There are a number of potential synergies between digital technologies and the arts. One that has been extensively studied in the context of cultural informatics is the application of digitization technologies in order to preserve, archive, and communicate information about artworks. To this end, the systematic evaluation of digitization projects has resulted in widely accepted technical standards and procedures to be followed by curators and information professionals.

Comparatively less settled are the processes involved in the development and experience of digital art.

One of the main characteristics of digital technology that has been widely explored by digital artists is interactivity, the creative dialog that occurs between human participants and computer programs, in which participants’ input determines the systems’ outcomes.

Although art was interactive long before the use of computers, today’s ubiquitous, networked, and increasingly intelligent computing technologies have made this interactivity much more explicit, transforming the nature of audience experience.

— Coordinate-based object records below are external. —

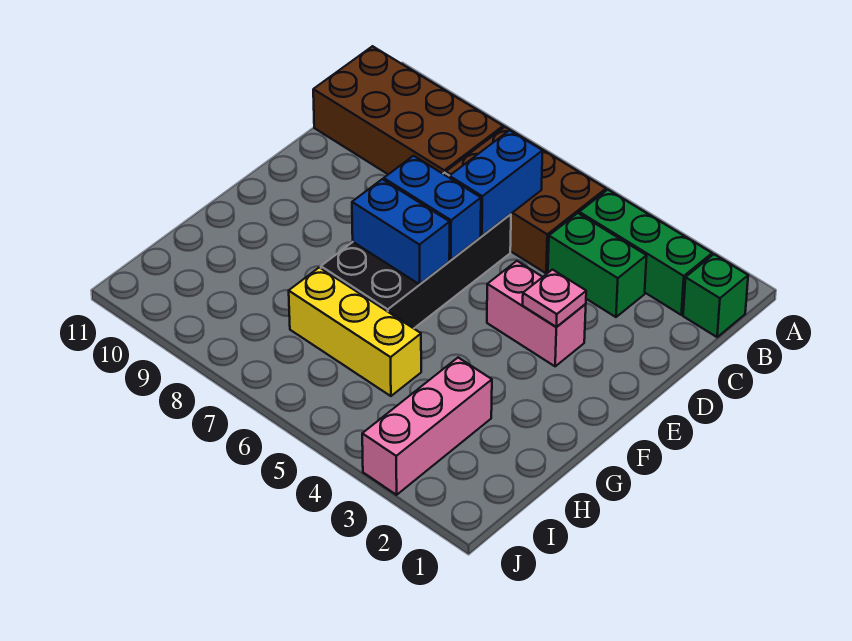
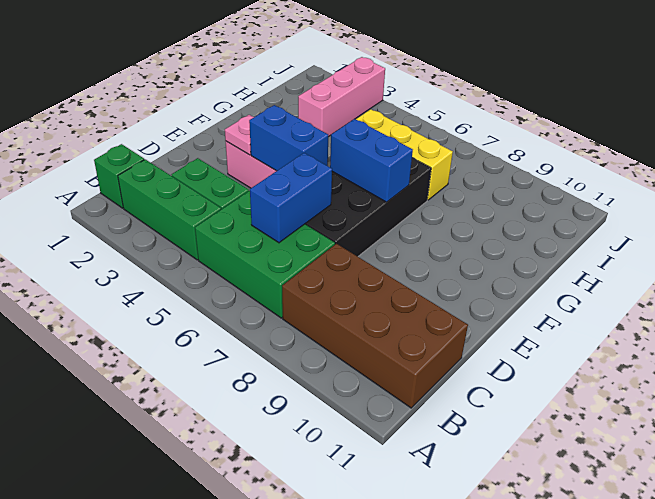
brown brick B5:C7 level 1 -> green brick B5:C7 level 1
blue brick E6:E7 level 2 -> blue brick E4:E5 level 2

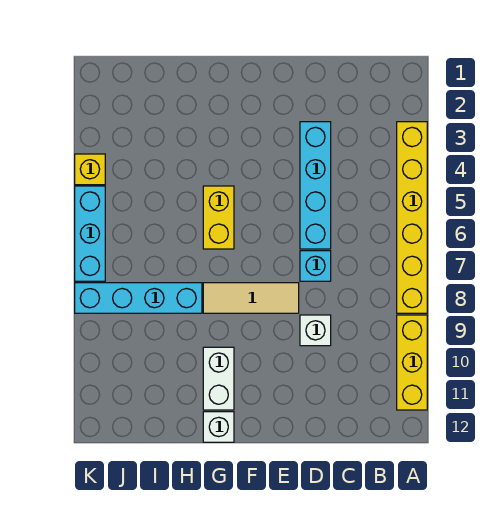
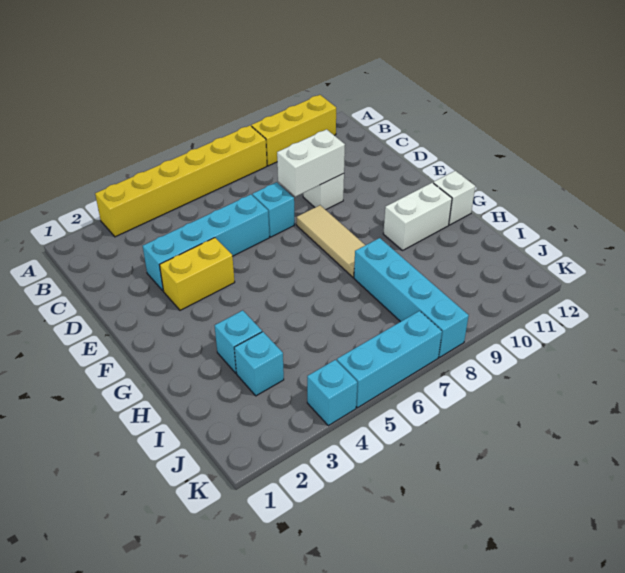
none -> white brick D8:D9 level 2
yellow brick G5:G6 level 1 -> yellow brick E3:E4 level 1
none -> cyan brick H3 level 1
none -> cyan brick I3 level 1
yellow brick K4 level 1 -> cyan brick K4 level 1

In this context, issues relating to human-computer interaction (HCI), especially in the context of experience design, play an important role in the creation and experience of interactive art in the digital age.

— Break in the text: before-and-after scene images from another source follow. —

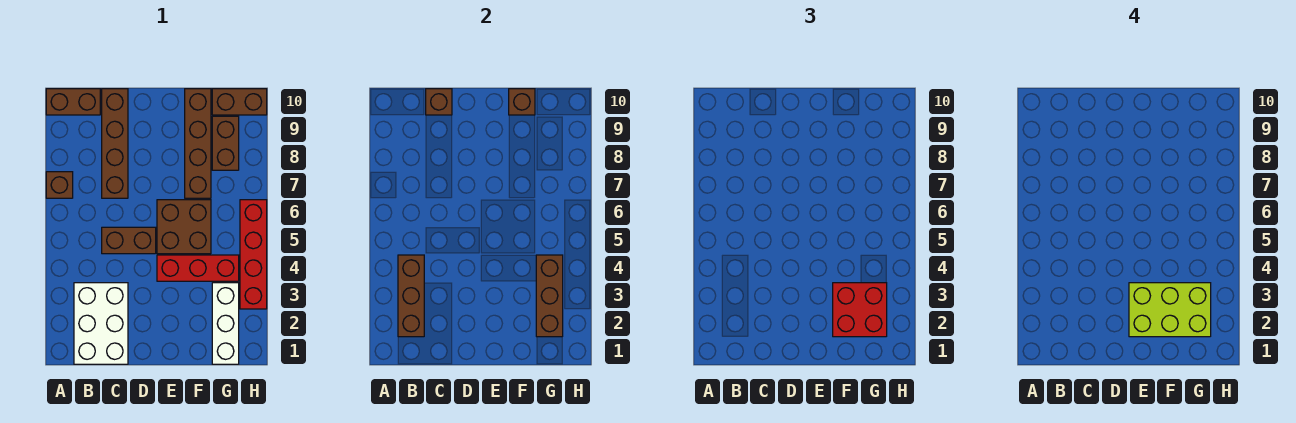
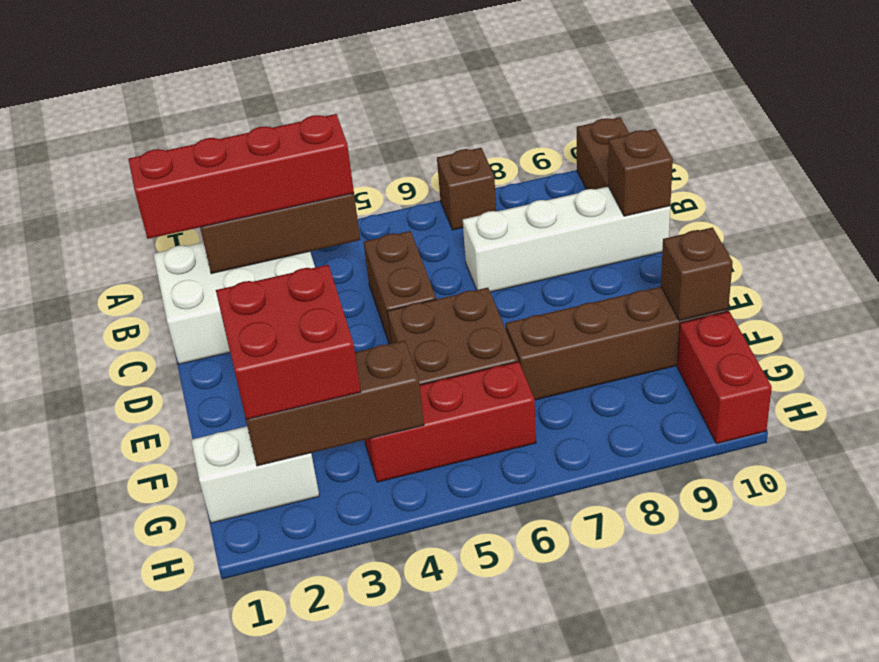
brown brick C7:C10 level 1 -> white brick C7:C10 level 1
lime brick E2:G3 level 4 -> none
red brick E4:G4 level 1 -> red brick G4:G6 level 1
white brick G1:G3 level 1 -> white brick G1:G2 level 1
brown brick G8:G9 level 1 -> none
brown brick G10:H10 level 1 -> red brick G10:H10 level 1
red brick H3:H6 level 1 -> red brick B1:B4 level 3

In particular, this book puts forward evaluation in practice as a key to understanding interactive experience in line with the paradigm of practice-based research (PBR). Informed by methods drawn from HCI, it explores the meaning of evaluation in the context of interactive digital art, the kind of measurements that are relevant, and the formative role of the evaluation in understanding audience engagement.

Through a series of selected case studies, the book investigates a broad range of artistic forms, enabling technologies, and evaluation methods, putting forward an interdisciplinary research agenda relating HCI and digital art.

As such, this book is a timely publication that can be highly beneficial to practitioners and researchers engaged in the creative arts.

Reviewer:  Evangelia Kavakli Review #: CR143513 (1509-0765)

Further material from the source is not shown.